(Beginning of MATERIALS PROVIDED)
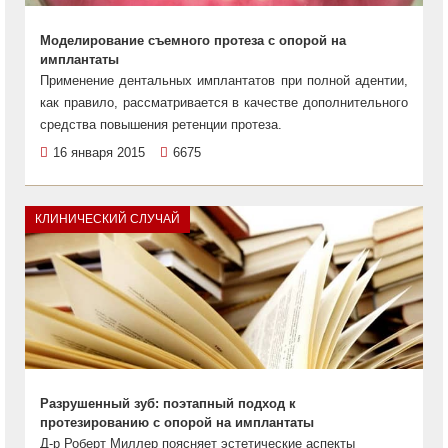
Моделирование съемного протеза с опорой на
имплантаты
Применение дентальных имплантатов при полной адентии,
как правило, рассматривается в качестве дополнительного
средства повышения ретенции протеза.
16 января 2015
6675
КЛИНИЧЕСКИЙ СЛУЧАЙ
Разрушенный зуб: поэтапный подход к
протезированию с опорой на имплантаты
Д-р Роберт Миллер поясняет эстетические аспекты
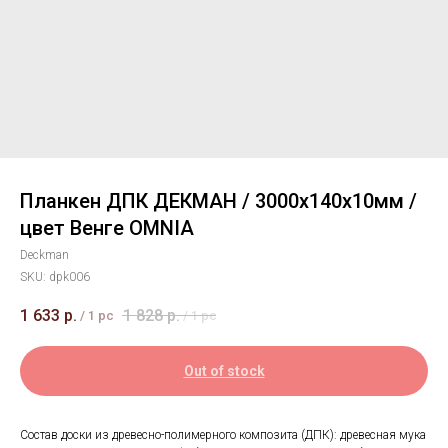
Планкен ДПК ДЕКМАН / 3000х140х10мм /
цвет Венге OMNIA
Deckman
SKU:
dpk006
1 633
р.
1 828
р.
/
1 pc
/
1 pc
Out of stock
Состав доски из древесно-полимерного композита (ДПК): древесная мука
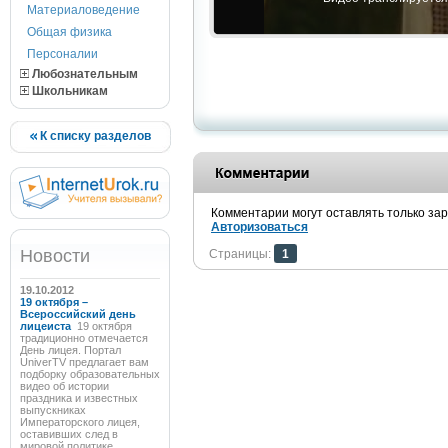
Материаловедение
Общая физика
Персоналии
Любознательным
Школьникам
К списку разделов
Комментарии могут оставлять только за
Авторизоваться
Новости
Страницы:
1
19.10.2012
19 октября –
Всероссийский день
лицеиста
19 октября
традиционно отмечается
День лицея. Портал
UniverTV предлагает вам
подборку образовательных
видео об истории
праздника и известных
выпускниках
Императорского лицея,
оставивших след в
мировой политике,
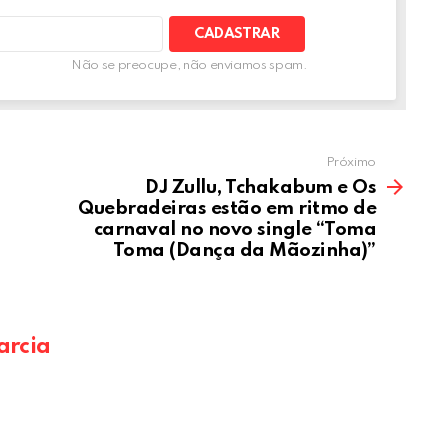
Não se preocupe, não enviamos spam.
Próximo
DJ Zullu, Tchakabum e Os
Quebradeiras estão em ritmo de
carnaval no novo single “Toma
Toma (Dança da Mãozinha)”
arcia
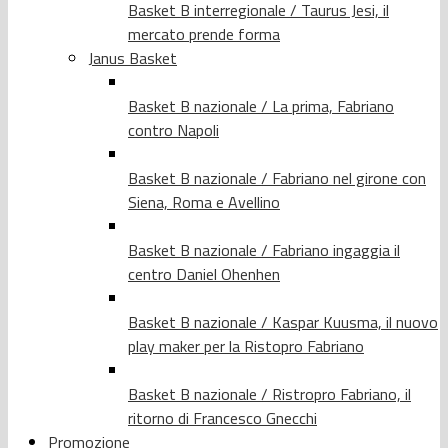
Basket B interregionale / Taurus Jesi, il
mercato prende forma
Janus Basket
Basket B nazionale / La prima, Fabriano
contro Napoli
Basket B nazionale / Fabriano nel girone con
Siena, Roma e Avellino
Basket B nazionale / Fabriano ingaggia il
centro Daniel Ohenhen
Basket B nazionale / Kaspar Kuusma, il nuovo
play maker per la Ristopro Fabriano
Basket B nazionale / Ristropro Fabriano, il
ritorno di Francesco Gnecchi
Promozione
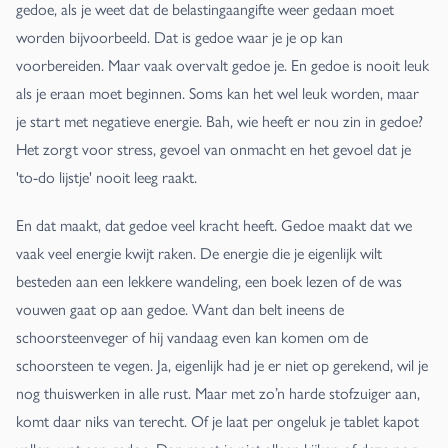
gedoe, als je weet dat de belastingaangifte weer gedaan moet
worden bijvoorbeeld. Dat is gedoe waar je je op kan
voorbereiden. Maar vaak overvalt gedoe je. En gedoe is nooit leuk
als je eraan moet beginnen. Soms kan het wel leuk worden, maar
je start met negatieve energie. Bah, wie heeft er nou zin in gedoe?
Het zorgt voor stress, gevoel van onmacht en het gevoel dat je
'to-do lijstje' nooit leeg raakt.
En dat maakt, dat gedoe veel kracht heeft. Gedoe maakt dat we
vaak veel energie kwijt raken. De energie die je eigenlijk wilt
besteden aan een lekkere wandeling, een boek lezen of de was
vouwen gaat op aan gedoe. Want dan belt ineens de
schoorsteenveger of hij vandaag even kan komen om de
schoorsteen te vegen. Ja, eigenlijk had je er niet op gerekend, wil je
nog thuiswerken in alle rust. Maar met zo’n harde stofzuiger aan,
komt daar niks van terecht. Of je laat per ongeluk je tablet kapot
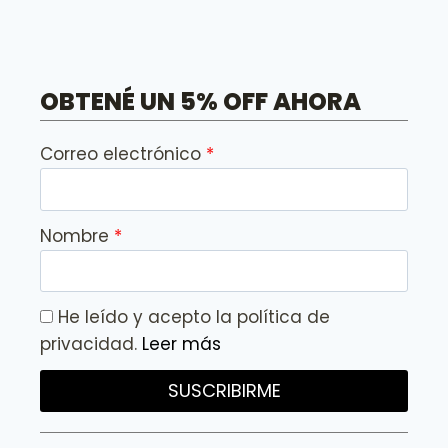
OBTENÉ UN 5% OFF AHORA
Correo electrónico
Nombre
He leído y acepto la política de
privacidad.
Leer más
SUSCRIBIRME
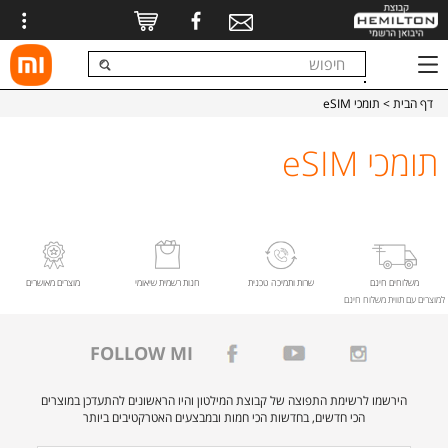
דף הבית
> תומכי eSIM
תומכי eSIM
משלוחים חינם
שרות ותמיכה טכנית
חנות רשמית שיאומי
מוצרים מאושרים
למוצרים עם תווית משלוח חינם
FOLLOW MI
הירשמו לרשימת התפוצה של קבוצת המילטון והיו הראשונים להתעדכן במוצרים
הכי חדשים, בחדשות הכי חמות ובמבצעים האטרקטיבים ביותר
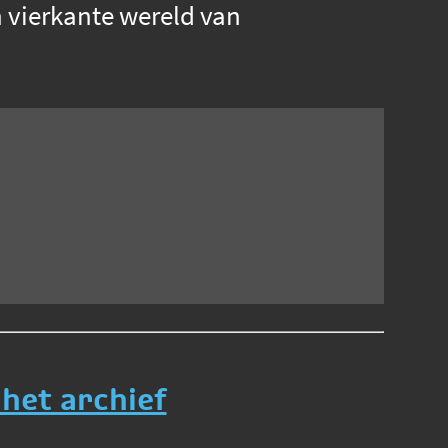
 vierkante wereld van
 het archief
(End of MATERIALS PROVIDED)
_WORK TO COMPLETE_:
In the lines above, spot each one that contains the word "moet" and copy it.

_TASK ANSWER_:
gedoe, als je weet dat de belastingaangifte weer gedaan moet
als je eraan moet beginnen. Soms kan het wel leuk worden, maar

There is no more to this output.